DealBook: Harry & David Files for Bankruptcy

6:46 a.m. | Updated
Harry David, the purveyor of fruit-filled gift baskets, filed for bankruptcy protection on Monday morning as part of an effort to reorganize its troubled finances.

The company filed what is known as a “prearranged” Chapter 11 plan in Delaware bankruptcy court, under which bondholders would take over by converting their debt holdings into equity.

The prearranged Chapter 11 plan, which could eliminate virtually all of Harry David’s $198 million in bond debt, is meant to avoid a protracted struggle in bankruptcy court as it continues trying to rebound from its recession-related woes.

Harry David’s existing lenders, UBS and Ally Financial, have agreed to provide about $100 million in debtor-in-possession financing to help it continue operating in bankruptcy. Bondholders would provide another $55 million.

UBS and Ally have also agreed to provide $100 million in exit financing, while bondholders have agreed to backstop a $55 million rights offering meant to raise additional capital, people familiar with the matter told DealBook.

“We believe that entering into this agreement provides the best opportunity for Harry David to restructure its balance sheet on an expedited basis, strengthen its operations and create long-term value, while continuing to provide customers with the highest quality products and service,” Kay Hong, chief restructuring officer and interim chief executive, said in a statement on Monday.

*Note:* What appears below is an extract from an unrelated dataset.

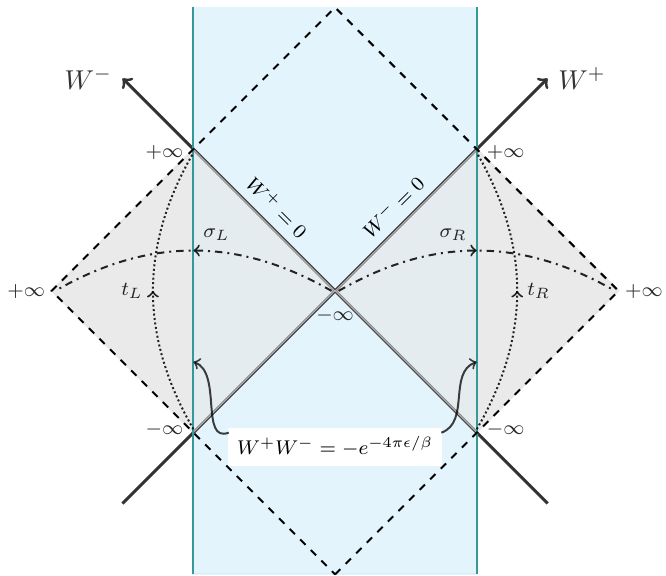
Figure 3. The AdS 2 eternal black hole in Lorentzian signature (colored in blue). We introduce three coordinates y ± , y ± and W ± . We show the patch described by y ± R L W ± covers inside the dashed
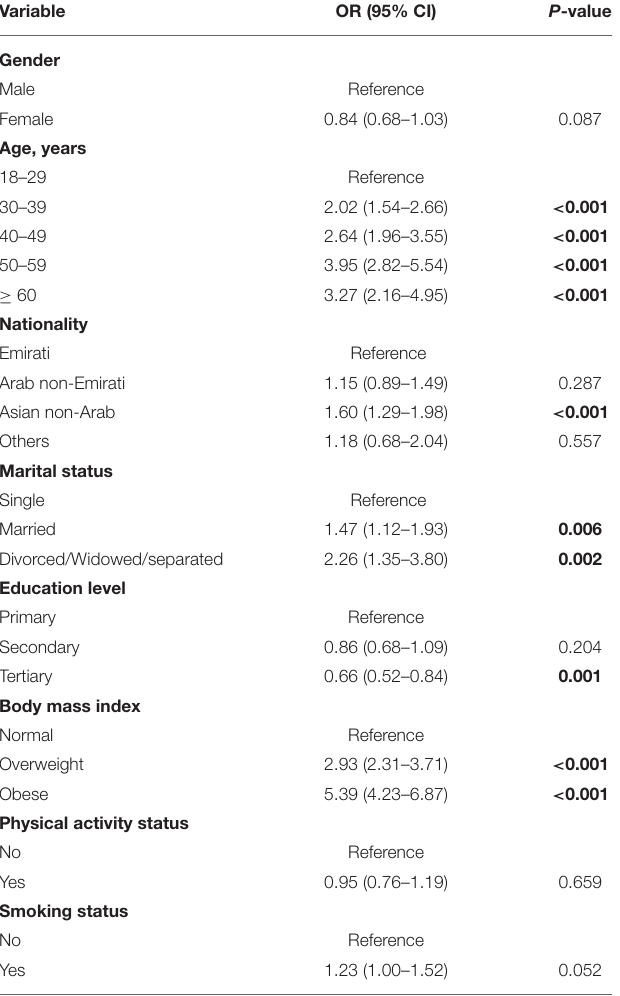
TABLE 3 | Binary logistic regression model for the predictors of metabolic syndrome in whole UAE residents, OR (95% CI).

Harry David’s plans come as no surprise. The company has been working with advisers — the investment bank Rothschild, the law firm Jones Day and the consulting firm Alvarez Marsal — on possible reorganization options. And last month, Harry David warned in a regulatory filing that it might need to file for bankruptcy.

Earlier this month, the company skipped a $7 million interest payment on some of its bonds, as it negotiated with its creditors.

Driving much of Harry David’s troubles was a weak holiday season. For the quarter ended Dec. 25, sales fell 1.8 percent, to $262.1 million, compared with $267 million in the period a year earlier. Gross profit dropped 20.6 percent, to $104.2 million.

The company’s owners include Wasserstein Company, the personal investment vehicle of the late financier Bruce Wasserstein. The firm, along with Highfields Capital Management, took over the gift basket company in 2004 for $253 million.

Wasserstein Company, which also owns some of Harry David’s bonds and is expected to retain some equity, has already recouped 1.25 times its initial investment, one of the people briefed on the matter said.